From the forum thread below, list each username that heads a post, giving each name only once.

───── Page excerpt ─────

YouTube - take the box amy winehouse live at mercury music price

I love her, always.

She needs to, besides give up drugs and shit people, stop being so masochistic.


----------



## SparklingWaves (Oct 18, 2008)

I would love to have a voice like that.  Thanks for posting the video.


----------



## user79 (Oct 18, 2008)

I didn't think it was possible for her to look any worse!



I was wrong.


----------



## SparklingWaves (Oct 18, 2008)

Me either.


----------



## TISH1124 (Oct 18, 2008)

What a shame...Such a waste of an extraordinary talent! I hope she gets help...This just proves that sometimes money and fame is not all it's cracked up to be (no pun intended). Hopefully her family will force her to get the help she needs before it's too late. I love her music..I listen to her CD all the time. 
REHAB is truly her theme song!


----------



## nunu (Oct 18, 2008)

I love her songs especially Rehab, No good and Valerie. I am sad to see her talent going to waste


----------



## MACATTAK (Oct 18, 2008)

───── Information provided ─────

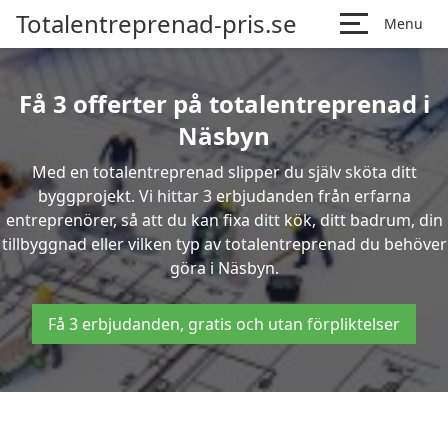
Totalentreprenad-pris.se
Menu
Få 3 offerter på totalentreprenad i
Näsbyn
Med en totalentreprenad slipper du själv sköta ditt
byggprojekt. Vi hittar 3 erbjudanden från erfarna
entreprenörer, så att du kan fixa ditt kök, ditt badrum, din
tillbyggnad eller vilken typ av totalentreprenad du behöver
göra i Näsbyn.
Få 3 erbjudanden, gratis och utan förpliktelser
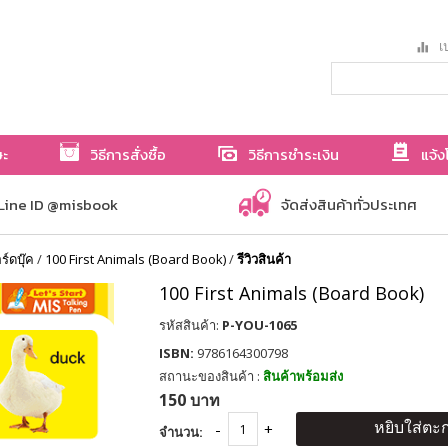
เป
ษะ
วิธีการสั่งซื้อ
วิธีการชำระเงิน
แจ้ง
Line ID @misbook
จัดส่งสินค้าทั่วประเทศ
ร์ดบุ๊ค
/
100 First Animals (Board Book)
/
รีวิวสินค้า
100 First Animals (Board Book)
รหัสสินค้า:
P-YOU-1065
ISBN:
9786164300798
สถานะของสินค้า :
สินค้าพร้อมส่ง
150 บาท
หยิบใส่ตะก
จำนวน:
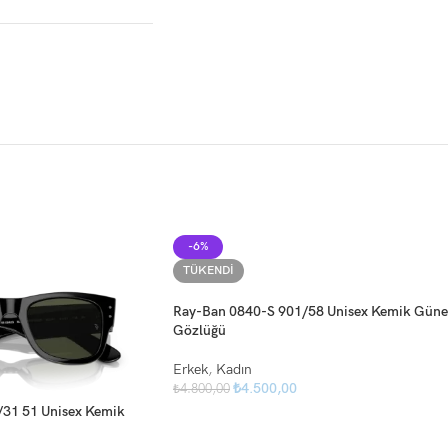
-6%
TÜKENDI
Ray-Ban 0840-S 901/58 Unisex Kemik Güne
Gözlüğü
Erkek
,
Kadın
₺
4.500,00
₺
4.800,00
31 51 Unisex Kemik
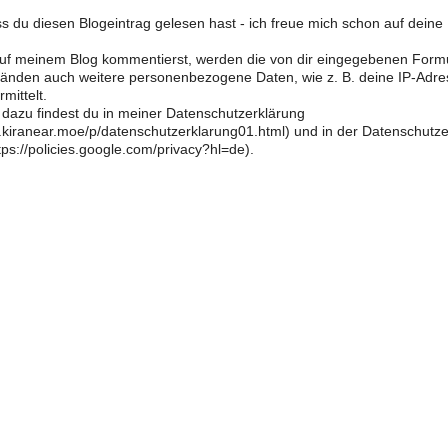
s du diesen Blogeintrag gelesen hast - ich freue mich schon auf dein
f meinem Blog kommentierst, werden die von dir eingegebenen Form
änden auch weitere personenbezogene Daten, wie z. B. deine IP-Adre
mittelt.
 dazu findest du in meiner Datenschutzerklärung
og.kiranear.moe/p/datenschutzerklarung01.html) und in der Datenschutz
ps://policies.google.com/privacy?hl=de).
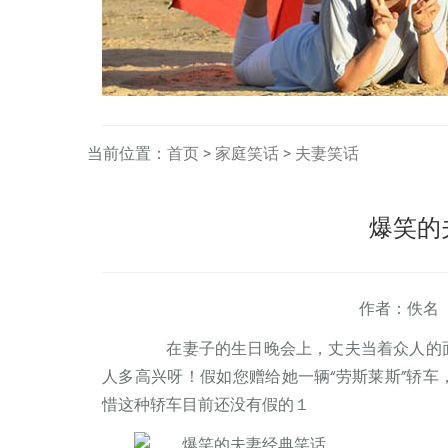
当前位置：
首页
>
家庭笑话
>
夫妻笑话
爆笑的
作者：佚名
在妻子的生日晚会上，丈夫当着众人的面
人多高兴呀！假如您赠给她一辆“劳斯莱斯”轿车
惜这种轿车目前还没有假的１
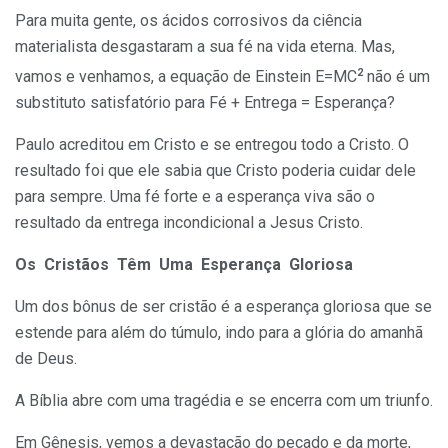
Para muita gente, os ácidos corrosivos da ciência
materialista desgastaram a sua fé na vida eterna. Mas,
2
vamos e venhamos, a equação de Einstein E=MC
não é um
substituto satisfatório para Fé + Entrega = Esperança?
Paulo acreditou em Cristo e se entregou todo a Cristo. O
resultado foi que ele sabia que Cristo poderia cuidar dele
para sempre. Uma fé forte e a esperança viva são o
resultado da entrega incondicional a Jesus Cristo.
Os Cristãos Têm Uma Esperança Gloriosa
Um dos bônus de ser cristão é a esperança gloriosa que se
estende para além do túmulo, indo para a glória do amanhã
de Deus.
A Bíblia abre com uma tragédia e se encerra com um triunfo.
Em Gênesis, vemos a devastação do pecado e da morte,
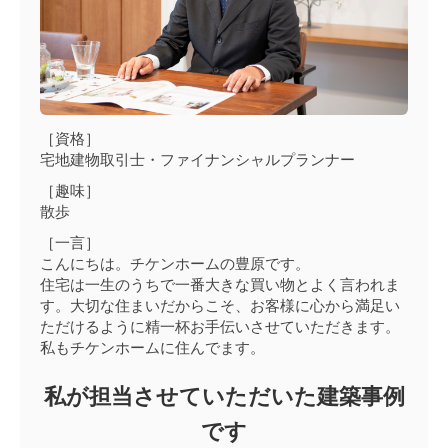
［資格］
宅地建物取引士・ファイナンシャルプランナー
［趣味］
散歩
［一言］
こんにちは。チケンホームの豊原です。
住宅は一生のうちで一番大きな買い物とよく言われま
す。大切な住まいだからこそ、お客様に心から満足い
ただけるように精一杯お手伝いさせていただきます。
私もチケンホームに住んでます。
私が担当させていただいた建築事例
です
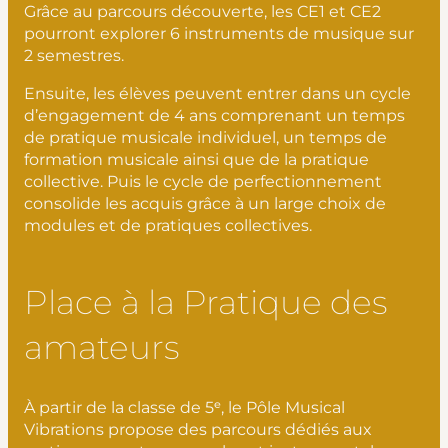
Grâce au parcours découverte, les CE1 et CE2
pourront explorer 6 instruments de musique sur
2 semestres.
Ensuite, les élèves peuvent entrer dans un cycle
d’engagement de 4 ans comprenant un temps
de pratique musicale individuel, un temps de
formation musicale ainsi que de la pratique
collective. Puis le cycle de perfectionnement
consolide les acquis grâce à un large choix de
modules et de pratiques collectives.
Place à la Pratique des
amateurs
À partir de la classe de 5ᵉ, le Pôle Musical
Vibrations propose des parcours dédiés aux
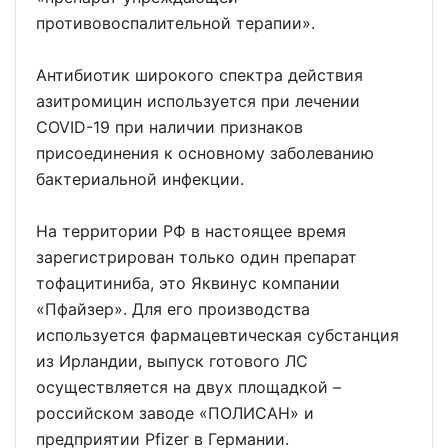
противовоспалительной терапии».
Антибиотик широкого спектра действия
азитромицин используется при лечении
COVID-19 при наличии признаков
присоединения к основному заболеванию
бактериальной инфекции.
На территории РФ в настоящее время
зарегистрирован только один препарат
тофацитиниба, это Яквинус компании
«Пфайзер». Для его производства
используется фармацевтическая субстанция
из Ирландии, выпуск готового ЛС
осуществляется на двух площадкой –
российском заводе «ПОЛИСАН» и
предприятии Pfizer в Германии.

─────
───── Information provided ─────

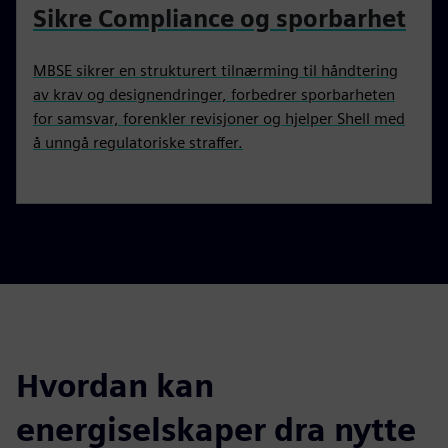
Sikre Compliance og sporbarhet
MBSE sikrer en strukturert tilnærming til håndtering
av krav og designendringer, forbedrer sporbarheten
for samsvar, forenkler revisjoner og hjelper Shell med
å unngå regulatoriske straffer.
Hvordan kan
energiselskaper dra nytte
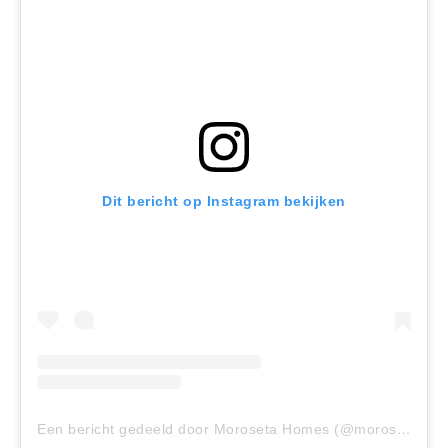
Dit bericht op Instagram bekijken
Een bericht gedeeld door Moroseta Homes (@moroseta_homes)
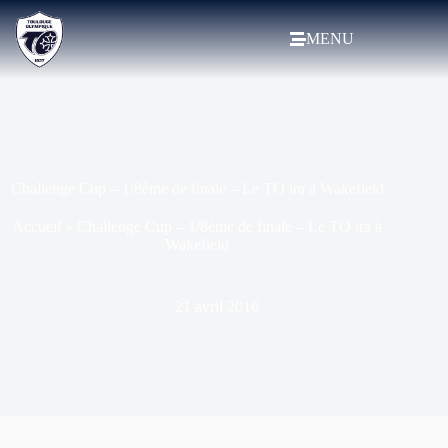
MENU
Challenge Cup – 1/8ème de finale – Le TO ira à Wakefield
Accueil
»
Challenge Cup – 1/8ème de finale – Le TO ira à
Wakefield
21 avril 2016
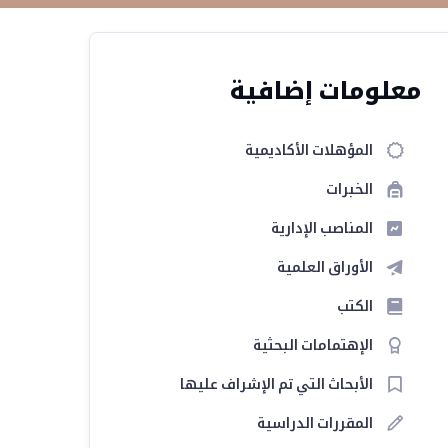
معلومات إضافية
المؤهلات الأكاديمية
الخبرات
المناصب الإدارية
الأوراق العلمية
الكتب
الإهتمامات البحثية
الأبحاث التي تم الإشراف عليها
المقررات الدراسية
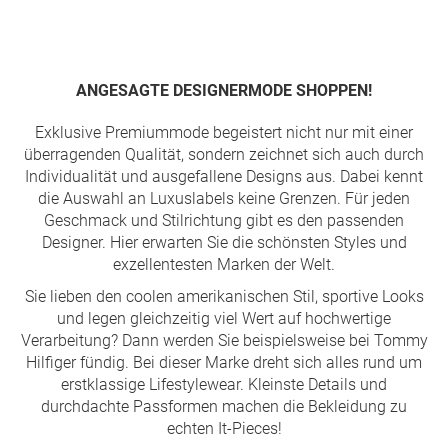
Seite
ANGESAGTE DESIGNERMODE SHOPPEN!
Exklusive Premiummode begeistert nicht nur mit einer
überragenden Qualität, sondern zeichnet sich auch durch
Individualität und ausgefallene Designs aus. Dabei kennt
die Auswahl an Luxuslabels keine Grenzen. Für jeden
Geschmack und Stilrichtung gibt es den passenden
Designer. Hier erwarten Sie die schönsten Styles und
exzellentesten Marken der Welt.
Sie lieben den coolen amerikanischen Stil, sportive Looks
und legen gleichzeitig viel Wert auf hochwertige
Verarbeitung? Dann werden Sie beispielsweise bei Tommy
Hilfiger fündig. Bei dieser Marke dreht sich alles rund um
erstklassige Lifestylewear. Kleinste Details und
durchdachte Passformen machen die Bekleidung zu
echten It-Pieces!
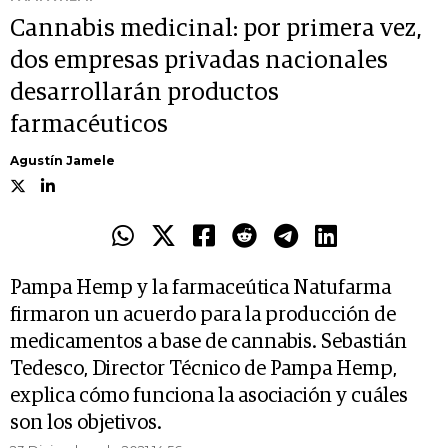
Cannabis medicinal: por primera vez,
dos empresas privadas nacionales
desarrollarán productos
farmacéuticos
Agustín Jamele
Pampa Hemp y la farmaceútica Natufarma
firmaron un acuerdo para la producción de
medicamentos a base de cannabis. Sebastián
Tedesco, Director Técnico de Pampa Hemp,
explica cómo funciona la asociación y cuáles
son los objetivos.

─────

▸ **Answer**:
SparklingWaves
user79
TISH1124
nunu
MACATTAK